Does Tire Size Affect Gas Mileage?

Does Tire Size Affect Gas Mileage?

When it comes to tire size and gas mileage, there is a belief that there is a big difference in fuel economy if installing larger wheels, which is also known as plus-sizing. There is no denying that your vehicle may look cooler and more powerful, but what about performance benefits? Does tire size affect gas mileage is a good question, as in general the larger the wheels the heavier they are?

In that case, your vehicle will need more power and therefore more fuel. This means that plus-sizing may slow down the performance of your vehicle as well.

How does plus-sizing actually works?

The plus-sizing works very simply. When the wheel gets larger (in diameter), the size of the tire’s sidewall will have to shrink in order to maintain the tire’s overall diameter, which is very important. Why?

Keeping the overall tire diameter the same is the only way to keep the gearing the same as before and also the speedometer will be accurate. There is also a concern if the wheels and tires will fit within the fenders, which you don’t have to worry when tire diameter stays the same. Therefore, before you actually decide to go bigger, you have to check which and whether some parts may fit your car and your portable air compressor will have any use at all.

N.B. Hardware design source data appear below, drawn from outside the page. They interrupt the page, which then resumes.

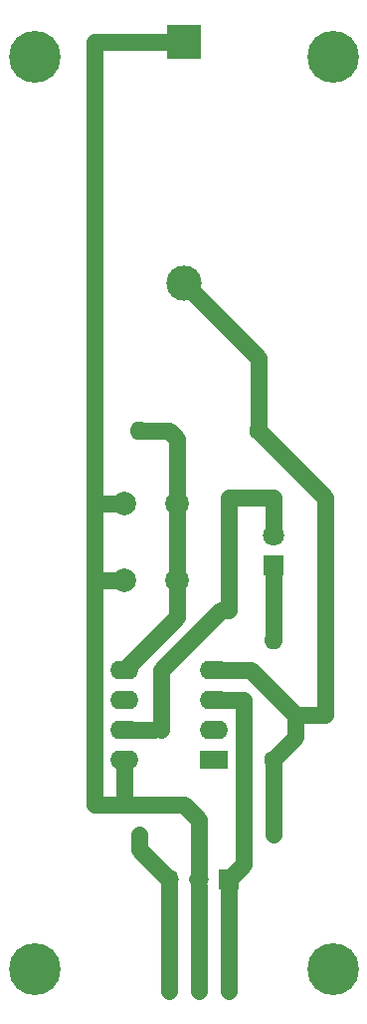
<source format=gbr>
%TF.GenerationSoftware,KiCad,Pcbnew,5.1.9-73d0e3b20d~88~ubuntu20.04.1*%
%TF.CreationDate,2021-01-04T20:03:32+01:00*%
%TF.ProjectId,placa_emisor_attiny_cuatro,706c6163-615f-4656-9d69-736f725f6174,rev?*%
%TF.SameCoordinates,Original*%
%TF.FileFunction,Copper,L2,Bot*%
%TF.FilePolarity,Positive*%
%FSLAX46Y46*%
G04 Gerber Fmt 4.6, Leading zero omitted, Abs format (unit mm)*
G04 Created by KiCad (PCBNEW 5.1.9-73d0e3b20d~88~ubuntu20.04.1) date 2021-01-04 20:03:32*
%MOMM*%
%LPD*%
G01*
G04 APERTURE LIST*
%TA.AperFunction,ComponentPad*%
%ADD10O,1.700000X1.700000*%
%TD*%
%TA.AperFunction,ComponentPad*%
%ADD11R,1.700000X1.700000*%
%TD*%
%TA.AperFunction,ComponentPad*%
%ADD12R,3.000000X3.000000*%
%TD*%
%TA.AperFunction,ComponentPad*%
%ADD13C,3.000000*%
%TD*%
%TA.AperFunction,ComponentPad*%
%ADD14C,1.800000*%
%TD*%
%TA.AperFunction,ComponentPad*%
%ADD15R,1.800000X1.800000*%
%TD*%
%TA.AperFunction,ComponentPad*%
%ADD16C,1.600000*%
%TD*%
%TA.AperFunction,ComponentPad*%
%ADD17O,1.600000X1.600000*%
%TD*%
%TA.AperFunction,ComponentPad*%
%ADD18C,2.000000*%
%TD*%
%TA.AperFunction,ComponentPad*%
%ADD19O,2.400000X1.600000*%
%TD*%
%TA.AperFunction,ComponentPad*%
%ADD20R,2.400000X1.600000*%
%TD*%
%TA.AperFunction,ViaPad*%
%ADD21C,4.400000*%
%TD*%
%TA.AperFunction,ViaPad*%
%ADD22C,1.200000*%
%TD*%
%TA.AperFunction,Conductor*%
%ADD23C,1.400000*%
%TD*%
G04 APERTURE END LIST*
D10*
%TO.P,J1,3*%
%TO.N,GND*%
X140970000Y-146050000D03*
%TO.P,J1,2*%
%TO.N,VCC*%
X143510000Y-146050000D03*
D11*
%TO.P,J1,1*%
%TO.N,/S*%
X146050000Y-146050000D03*
%TD*%
D12*
%TO.P,BT1,1*%
%TO.N,VCC*%
X142240000Y-74930000D03*
D13*
%TO.P,BT1,2*%
%TO.N,GND*%
X142240000Y-95420000D03*
%TD*%
D14*
%TO.P,D1,2*%
%TO.N,Net-(D1-Pad2)*%
X149860000Y-116840000D03*
D15*
%TO.P,D1,1*%
%TO.N,Net-(D1-Pad1)*%
X149860000Y-119380000D03*
%TD*%
D16*
%TO.P,R1,1*%
%TO.N,GND*%
X148590000Y-107950000D03*
D17*
%TO.P,R1,2*%
%TO.N,Net-(R1-Pad2)*%
X138430000Y-107950000D03*
%TD*%
D16*
%TO.P,R2,1*%
%TO.N,GND*%
X149860000Y-135890000D03*
D17*
%TO.P,R2,2*%
%TO.N,Net-(D1-Pad1)*%
X149860000Y-125730000D03*
%TD*%
D18*
%TO.P,SW1,1*%
%TO.N,VCC*%
X137160000Y-114150000D03*
%TO.P,SW1,2*%
%TO.N,Net-(R1-Pad2)*%
X141660000Y-114150000D03*
%TO.P,SW1,1*%
%TO.N,VCC*%
X137160000Y-120650000D03*
%TO.P,SW1,2*%
%TO.N,Net-(R1-Pad2)*%
X141660000Y-120650000D03*
%TD*%
D19*
%TO.P,U1,8*%
%TO.N,VCC*%
X137160000Y-135890000D03*
%TO.P,U1,4*%
%TO.N,GND*%
X144780000Y-128270000D03*
%TO.P,U1,7*%
%TO.N,Net-(D1-Pad2)*%
X137160000Y-133350000D03*
%TO.P,U1,3*%
%TO.N,/S*%
X144780000Y-130810000D03*
%TO.P,U1,6*%
%TO.N,Net-(U1-Pad6)*%
X137160000Y-130810000D03*
%TO.P,U1,2*%
%TO.N,Net-(U1-Pad2)*%
X144780000Y-133350000D03*
%TO.P,U1,5*%
%TO.N,Net-(R1-Pad2)*%
X137160000Y-128270000D03*
D20*
%TO.P,U1,1*%
%TO.N,Net-(U1-Pad1)*%
X144780000Y-135890000D03*
%TD*%
D21*
%TO.N,*%
X129540000Y-76200000D03*
X154940000Y-76200000D03*
X154940000Y-153670000D03*
X129540000Y-153670000D03*
D22*
%TO.N,GND*%
X138430000Y-142240000D03*
X149860000Y-142240000D03*
%TD*%
D23*
%TO.N,GND*%
X149860000Y-142240000D02*
X149860000Y-142240000D01*
X142240000Y-95420000D02*
X148590000Y-101770000D01*
X148590000Y-101770000D02*
X148590000Y-107950000D01*
X148590000Y-107950000D02*
X154305000Y-113665000D01*
X154305000Y-113665000D02*
X154305000Y-132080000D01*
X154305000Y-132080000D02*
X151765000Y-132080000D01*
X147955000Y-128270000D02*
X144780000Y-128270000D01*
X151765000Y-132080000D02*
X147955000Y-128270000D01*
X151765000Y-133985000D02*
X149860000Y-135890000D01*
X151765000Y-132080000D02*
X151765000Y-133985000D01*
X149860000Y-142240000D02*
X149860000Y-135890000D01*
X138430000Y-143510000D02*
X140970000Y-146050000D01*
X138430000Y-142240000D02*
X138430000Y-143510000D01*
X140970000Y-146050000D02*
X140970000Y-155575000D01*
%TO.N,VCC*%
X142240000Y-74930000D02*
X134620000Y-74930000D01*
X134770000Y-114150000D02*
X134620000Y-114300000D01*
X137160000Y-114150000D02*
X134770000Y-114150000D01*
X134620000Y-74930000D02*
X134620000Y-114300000D01*
X137160000Y-120650000D02*
X134620000Y-120650000D01*
X134620000Y-120650000D02*
X134620000Y-139700000D01*
X134620000Y-114300000D02*
X134620000Y-120650000D01*
X137160000Y-135890000D02*
X137160000Y-139700000D01*
X134620000Y-139700000D02*
X137160000Y-139700000D01*
X143510000Y-140970000D02*
X143510000Y-146050000D01*
X142240000Y-139700000D02*
X143510000Y-140970000D01*
X137160000Y-139700000D02*
X142240000Y-139700000D01*
X143510000Y-146685000D02*
X143510000Y-155575000D01*
%TO.N,Net-(D1-Pad1)*%
X149860000Y-125730000D02*
X149860000Y-119380000D01*
%TO.N,Net-(D1-Pad2)*%
X140335000Y-129540000D02*
X140335000Y-133350000D01*
X139700000Y-133350000D02*
X137160000Y-133350000D01*
X146050000Y-113665000D02*
X146050000Y-123190000D01*
X149860000Y-113665000D02*
X146050000Y-113665000D01*
X149860000Y-113665000D02*
X149860000Y-116840000D01*
X146050000Y-123190000D02*
X145415000Y-123190000D01*
X140335000Y-128270000D02*
X140335000Y-129540000D01*
X145415000Y-123190000D02*
X140335000Y-128270000D01*
%TO.N,/S*%
X147320000Y-130810000D02*
X147320000Y-144780000D01*
X147320000Y-144780000D02*
X146050000Y-146050000D01*
X144780000Y-130810000D02*
X147320000Y-130810000D01*
X146050000Y-146685000D02*
X146050000Y-155575000D01*
%TO.N,Net-(R1-Pad2)*%
X138430000Y-107950000D02*
X140970000Y-107950000D01*
X141660000Y-108640000D02*
X141660000Y-114150000D01*
X140970000Y-107950000D02*
X141660000Y-108640000D01*
X141660000Y-114150000D02*
X141660000Y-120650000D01*
X141660000Y-123770000D02*
X137160000Y-128270000D01*
X141660000Y-120650000D02*
X141660000Y-123770000D01*
%TD*%
M02*

</source>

Does tire size really affect gas mileage and performance of my car?

As mentioned, bigger wheels do seem heavier, and in order to check this myth, it was necessary to test various wheel and tire combinations. This was the only way to know what you are getting and losing in the process of changing the tires size.

With the testing came the results that are not very surprising, but still will give you some thought about whether you should consider getting bigger wheels or not, and what do you care about more when it comes to choosing between comfort and looks.

Simply put, the answer on the question does tire size affect gas mileage is yes. When you get bigger tires, your wheel and tires will not only go bigger in size but also in weight which will have an effect on acceleration and fuel. This wasn’t a big surprise, but if you think about gaining bigger tires but at the same time losing a 10-percent in fuel and a 4-percent in acceleration is not a small number.

However, if you are for example thinking about 17-inch wheels, which are considered to give a braking performance, ride comfort, and steering feel, then you could consider 18s as well. This because 17 and the 18-inch wheel has no difference in the quality of the ride, but has an additional grip.

In the end, if you check which parts are good for your car, and if you decided to go bigger anyway, we still recommend that you should decide if you care more about the looks or comfort.

If you care more about acceleration and pleasant ride than the cool look, and you are not ready to spend a fortune on your fuel, then stick to your lighter tires.